Task description
From the entries below, write out exactly the lines between the line holding "middle tip: (64, 138)" and the line holding "middle pip: (890, 816)", inclusive, excluding any pictures.

Joint position lists:
_ _ _ _ _ _ _
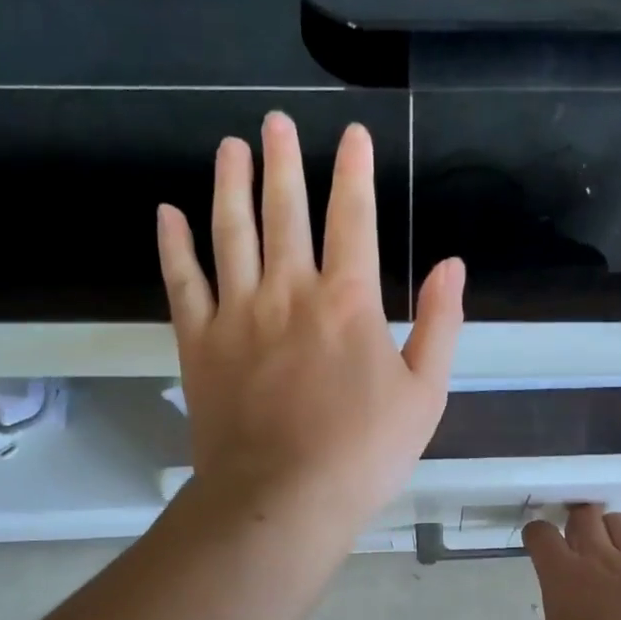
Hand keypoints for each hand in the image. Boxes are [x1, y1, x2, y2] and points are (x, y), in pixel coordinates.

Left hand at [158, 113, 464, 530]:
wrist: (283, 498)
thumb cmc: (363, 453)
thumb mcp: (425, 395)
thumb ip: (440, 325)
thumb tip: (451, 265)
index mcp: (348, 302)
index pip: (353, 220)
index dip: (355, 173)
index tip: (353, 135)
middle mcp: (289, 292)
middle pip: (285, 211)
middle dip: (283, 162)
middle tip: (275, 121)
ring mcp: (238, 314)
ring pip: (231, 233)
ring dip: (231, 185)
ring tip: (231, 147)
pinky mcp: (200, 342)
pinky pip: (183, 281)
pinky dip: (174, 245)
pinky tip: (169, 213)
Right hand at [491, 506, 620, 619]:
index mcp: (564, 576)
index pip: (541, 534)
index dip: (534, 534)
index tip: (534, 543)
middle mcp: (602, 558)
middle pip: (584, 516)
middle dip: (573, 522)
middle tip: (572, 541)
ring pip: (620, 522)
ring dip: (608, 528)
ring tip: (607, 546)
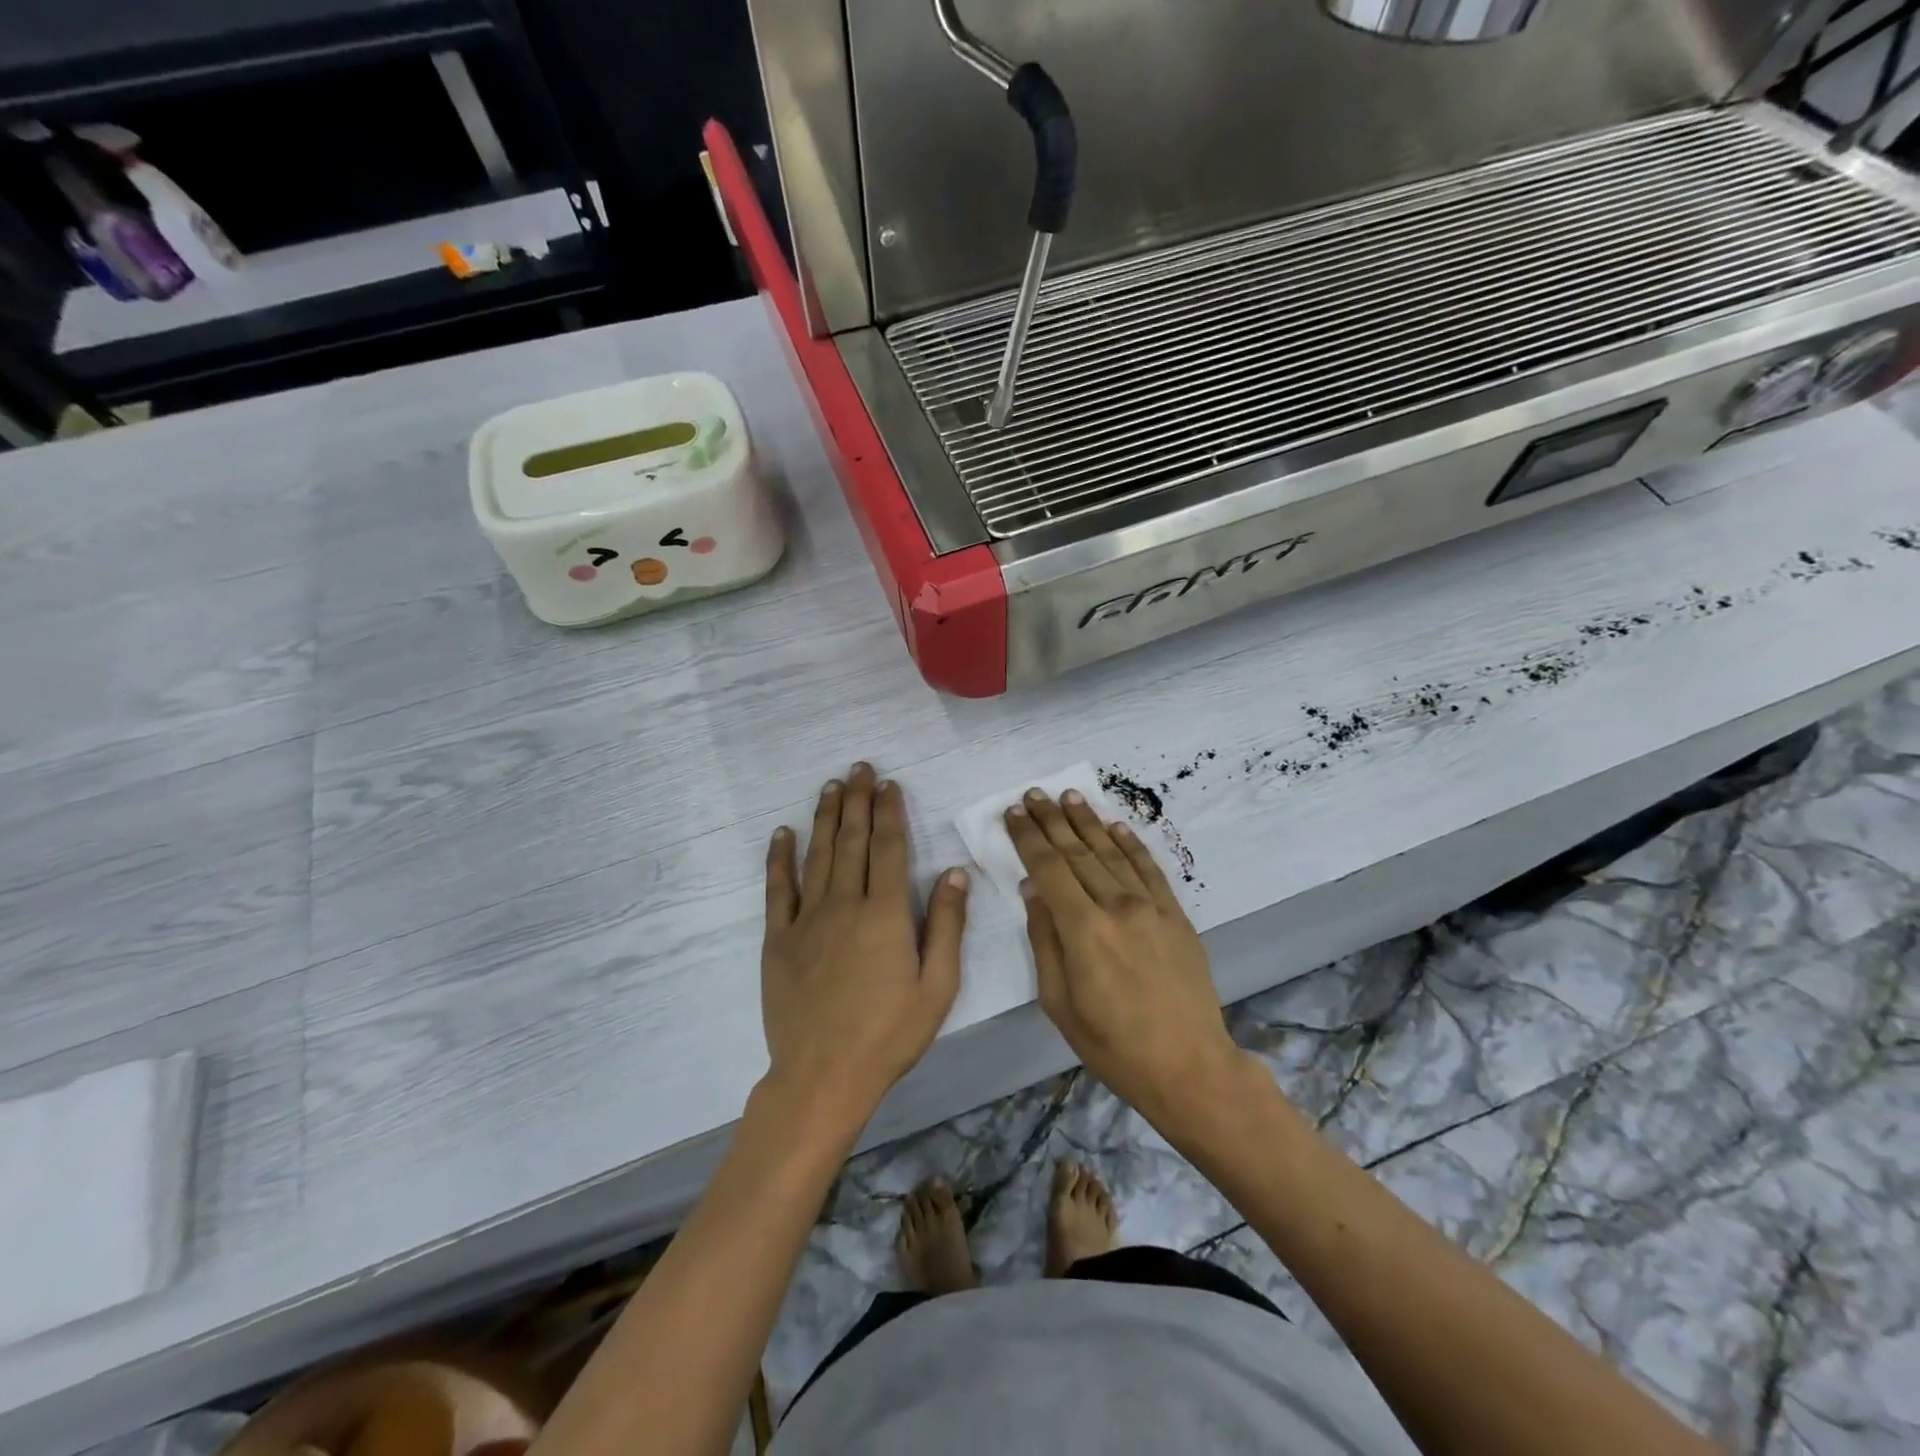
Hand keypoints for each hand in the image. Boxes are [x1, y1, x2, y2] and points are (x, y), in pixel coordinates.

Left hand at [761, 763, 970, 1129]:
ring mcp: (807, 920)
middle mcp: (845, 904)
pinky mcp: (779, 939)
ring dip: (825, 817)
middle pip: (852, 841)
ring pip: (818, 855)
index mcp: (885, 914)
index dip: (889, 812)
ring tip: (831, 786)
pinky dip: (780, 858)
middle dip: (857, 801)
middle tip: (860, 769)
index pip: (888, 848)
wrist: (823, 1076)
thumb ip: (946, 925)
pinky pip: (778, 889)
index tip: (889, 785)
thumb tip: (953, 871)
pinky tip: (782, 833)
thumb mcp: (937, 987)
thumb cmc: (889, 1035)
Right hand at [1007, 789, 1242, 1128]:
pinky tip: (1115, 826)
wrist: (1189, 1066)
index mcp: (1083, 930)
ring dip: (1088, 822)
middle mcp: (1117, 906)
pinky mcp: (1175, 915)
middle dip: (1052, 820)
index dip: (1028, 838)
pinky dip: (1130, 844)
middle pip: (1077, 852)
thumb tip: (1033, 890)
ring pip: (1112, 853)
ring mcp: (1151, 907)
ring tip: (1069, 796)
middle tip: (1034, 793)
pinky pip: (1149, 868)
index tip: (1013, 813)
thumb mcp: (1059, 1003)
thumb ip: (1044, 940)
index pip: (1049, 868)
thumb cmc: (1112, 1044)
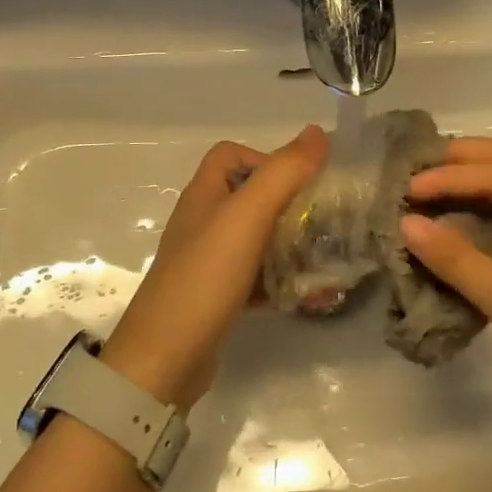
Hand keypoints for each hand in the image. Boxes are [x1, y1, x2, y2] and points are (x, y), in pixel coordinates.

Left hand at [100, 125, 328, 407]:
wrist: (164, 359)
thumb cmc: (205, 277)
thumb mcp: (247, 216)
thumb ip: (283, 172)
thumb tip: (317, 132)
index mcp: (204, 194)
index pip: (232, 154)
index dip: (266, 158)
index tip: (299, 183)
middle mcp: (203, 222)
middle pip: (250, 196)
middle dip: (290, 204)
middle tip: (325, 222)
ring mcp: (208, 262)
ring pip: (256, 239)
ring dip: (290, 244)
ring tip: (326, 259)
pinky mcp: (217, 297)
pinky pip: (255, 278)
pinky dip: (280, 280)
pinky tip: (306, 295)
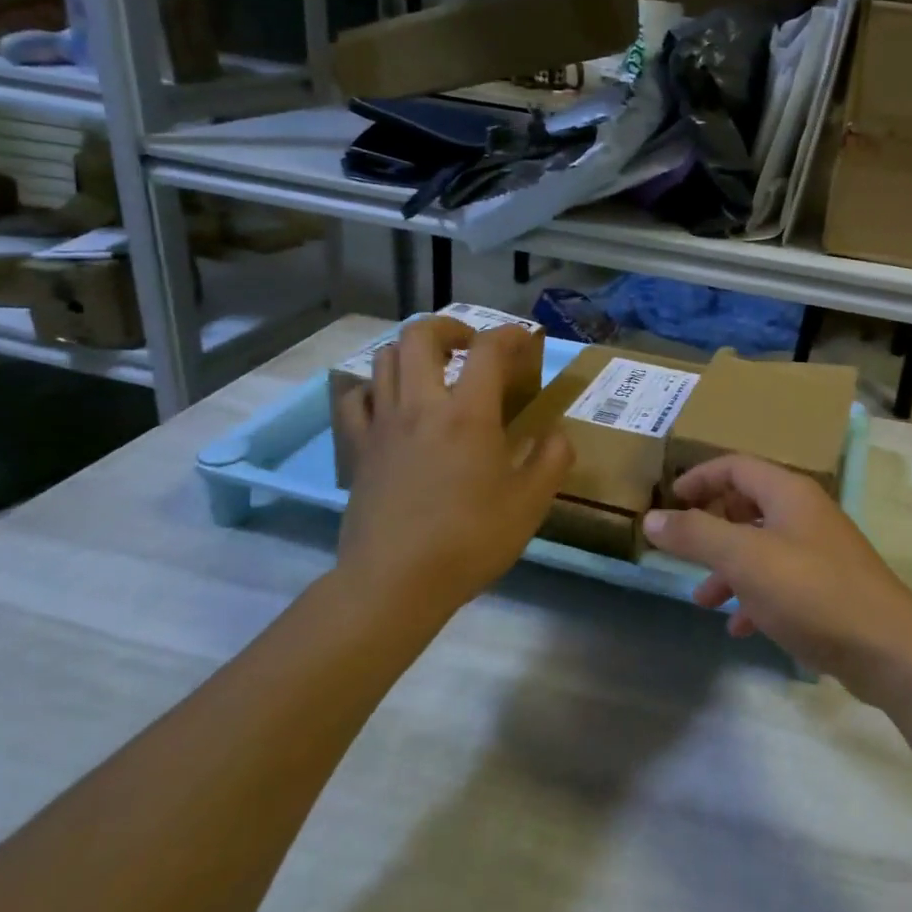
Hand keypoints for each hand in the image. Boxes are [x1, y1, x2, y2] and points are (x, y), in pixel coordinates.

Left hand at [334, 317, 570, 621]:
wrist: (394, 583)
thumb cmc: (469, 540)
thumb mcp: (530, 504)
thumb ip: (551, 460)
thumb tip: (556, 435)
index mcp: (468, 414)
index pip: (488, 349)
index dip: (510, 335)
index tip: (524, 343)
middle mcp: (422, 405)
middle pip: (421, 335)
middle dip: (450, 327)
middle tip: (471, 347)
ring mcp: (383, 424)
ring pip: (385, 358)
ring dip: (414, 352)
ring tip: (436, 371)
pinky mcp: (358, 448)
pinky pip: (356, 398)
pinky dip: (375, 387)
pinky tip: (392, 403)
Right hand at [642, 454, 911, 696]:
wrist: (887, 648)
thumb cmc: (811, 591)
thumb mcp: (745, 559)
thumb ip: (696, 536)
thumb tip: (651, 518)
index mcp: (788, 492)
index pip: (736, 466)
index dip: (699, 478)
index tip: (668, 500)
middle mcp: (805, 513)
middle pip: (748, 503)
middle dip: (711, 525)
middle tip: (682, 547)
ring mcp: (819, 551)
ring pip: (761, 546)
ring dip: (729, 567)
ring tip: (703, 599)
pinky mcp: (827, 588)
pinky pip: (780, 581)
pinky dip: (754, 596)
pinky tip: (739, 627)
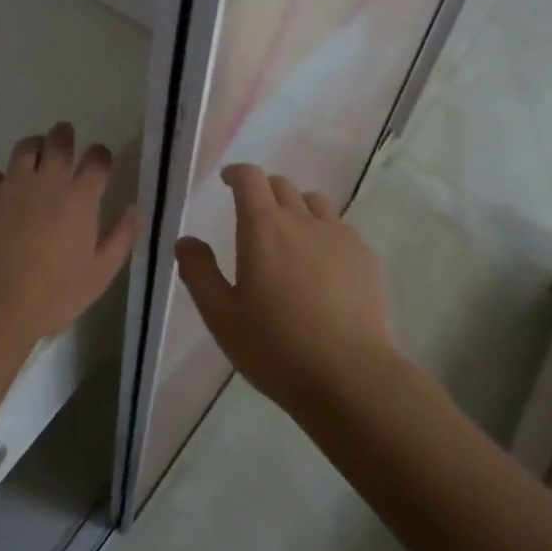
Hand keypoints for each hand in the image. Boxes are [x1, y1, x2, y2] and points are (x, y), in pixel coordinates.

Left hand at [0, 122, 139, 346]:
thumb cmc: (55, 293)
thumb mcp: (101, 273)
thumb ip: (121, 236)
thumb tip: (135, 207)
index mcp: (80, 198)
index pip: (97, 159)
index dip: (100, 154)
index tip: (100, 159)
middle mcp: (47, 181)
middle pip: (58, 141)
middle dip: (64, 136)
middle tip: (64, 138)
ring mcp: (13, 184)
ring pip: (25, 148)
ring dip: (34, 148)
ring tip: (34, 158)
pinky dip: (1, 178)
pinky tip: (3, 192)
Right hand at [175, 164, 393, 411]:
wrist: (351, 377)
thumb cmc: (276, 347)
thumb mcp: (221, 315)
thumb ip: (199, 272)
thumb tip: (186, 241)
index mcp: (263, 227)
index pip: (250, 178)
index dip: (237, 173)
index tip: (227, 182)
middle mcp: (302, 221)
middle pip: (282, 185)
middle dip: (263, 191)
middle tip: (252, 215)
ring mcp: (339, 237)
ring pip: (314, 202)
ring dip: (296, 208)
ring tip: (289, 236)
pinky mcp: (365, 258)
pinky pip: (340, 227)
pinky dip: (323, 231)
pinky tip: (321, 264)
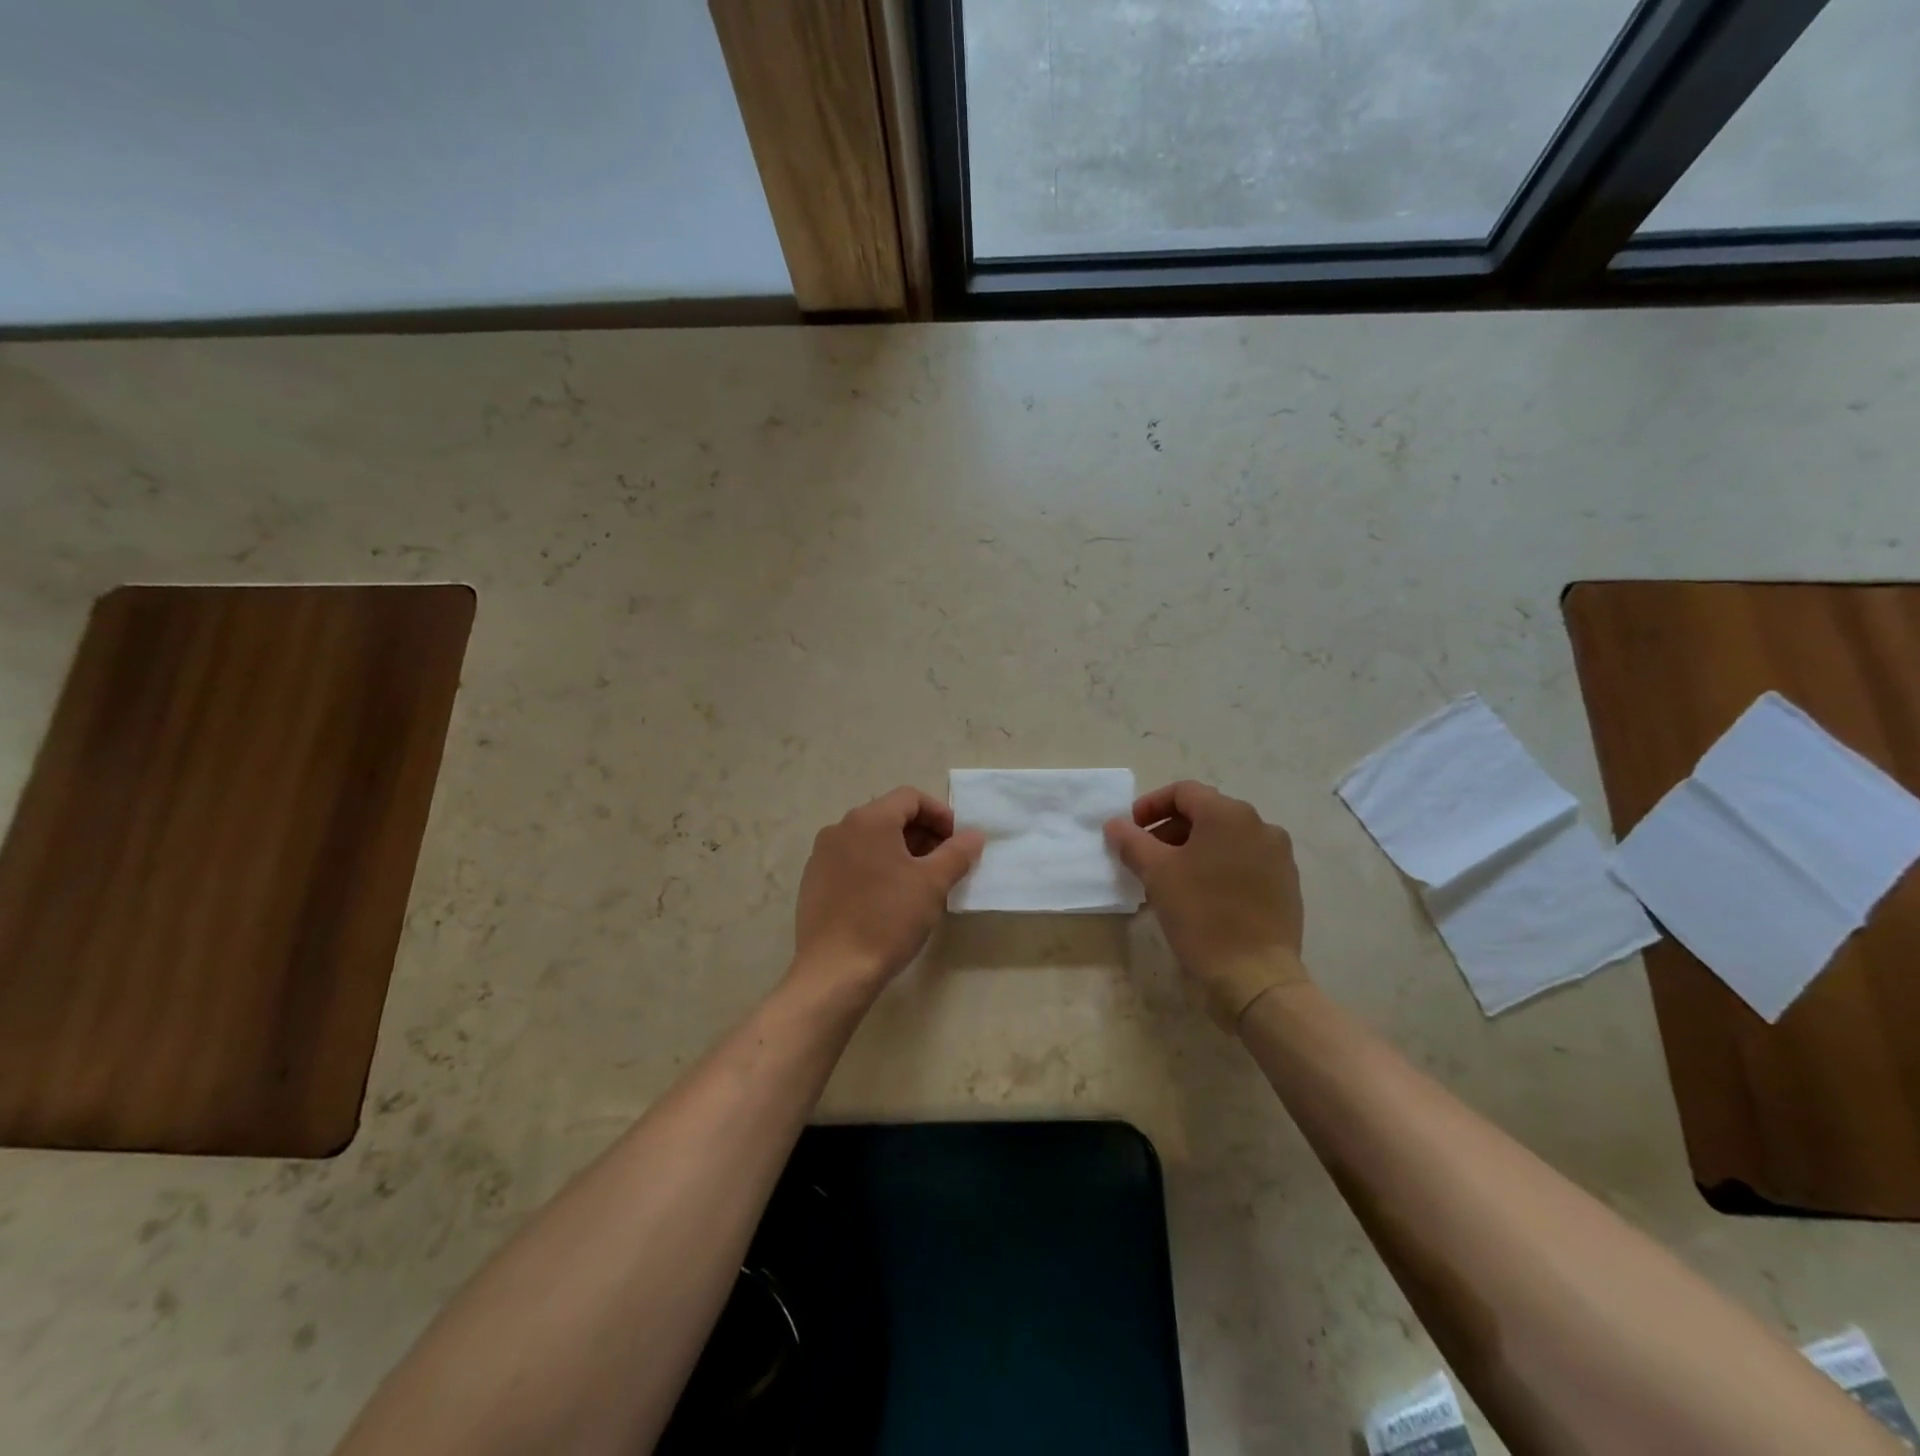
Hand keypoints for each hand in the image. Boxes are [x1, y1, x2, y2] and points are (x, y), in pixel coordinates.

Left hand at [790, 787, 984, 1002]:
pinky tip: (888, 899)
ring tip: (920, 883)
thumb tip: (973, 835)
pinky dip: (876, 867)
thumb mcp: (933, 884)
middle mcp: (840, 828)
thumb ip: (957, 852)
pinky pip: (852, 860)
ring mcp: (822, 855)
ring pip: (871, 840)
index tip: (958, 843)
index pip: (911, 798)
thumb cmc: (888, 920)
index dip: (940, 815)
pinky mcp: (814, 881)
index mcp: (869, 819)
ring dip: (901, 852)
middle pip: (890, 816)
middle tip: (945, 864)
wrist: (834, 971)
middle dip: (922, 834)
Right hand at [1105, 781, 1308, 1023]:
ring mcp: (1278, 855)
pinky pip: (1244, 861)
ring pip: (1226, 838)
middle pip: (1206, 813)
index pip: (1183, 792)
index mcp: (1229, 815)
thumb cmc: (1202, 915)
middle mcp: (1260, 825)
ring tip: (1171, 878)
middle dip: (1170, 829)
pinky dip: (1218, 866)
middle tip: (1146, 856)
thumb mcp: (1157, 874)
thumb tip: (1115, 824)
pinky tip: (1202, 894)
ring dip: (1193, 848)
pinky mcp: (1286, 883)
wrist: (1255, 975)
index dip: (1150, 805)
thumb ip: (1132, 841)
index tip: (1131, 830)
_ _ _ _ _ _ _
Exercise solution
middle tip: (64, 138)
ring mcp: (13, 184)
ring pip: (25, 148)
ring dip: (34, 148)
ring tip: (34, 158)
pinky dip: (1, 178)
pinky tip: (3, 192)
Right hand at [175, 164, 393, 411]:
wrist: (351, 377)
thumb cmc: (276, 347)
thumb mcp: (221, 315)
thumb ip: (199, 272)
thumb tip: (186, 241)
index mcp: (263, 227)
index pip: (250, 178)
index dip: (237, 173)
index tip: (227, 182)
middle mcp: (302, 221)
middle pip: (282, 185)
middle dip: (263, 191)
middle tip: (252, 215)
ring mcp: (339, 237)
ring pip: (314, 202)
ring dip: (296, 208)
ring tip: (289, 236)
pinky mcp: (365, 258)
pinky pip: (340, 227)
pinky dip: (323, 231)
pinky tip: (321, 264)
Hand keypoints for each hand in the image. Boxes are [x1, y1, x2, y2] and points are (x, y), in pixel coordinates.

Left hand at [790, 787, 984, 1002]:
pinky tip: (888, 899)
ring tip: (920, 883)
thumb tip: (973, 835)
pinky dip: (876, 867)
thumb mcp: (933, 884)
middle mcp: (840, 828)
thumb ip: (957, 852)
pinky pip: (852, 860)
ring mcp: (822, 855)
ring pip: (871, 840)
index tip: (958, 843)
index pip: (911, 798)
thumb cmc: (888, 920)
index dip: (940, 815)
pinky mcp: (814, 881)
index mcp: (869, 819)
ring dip: (901, 852)
middle pip: (890, 816)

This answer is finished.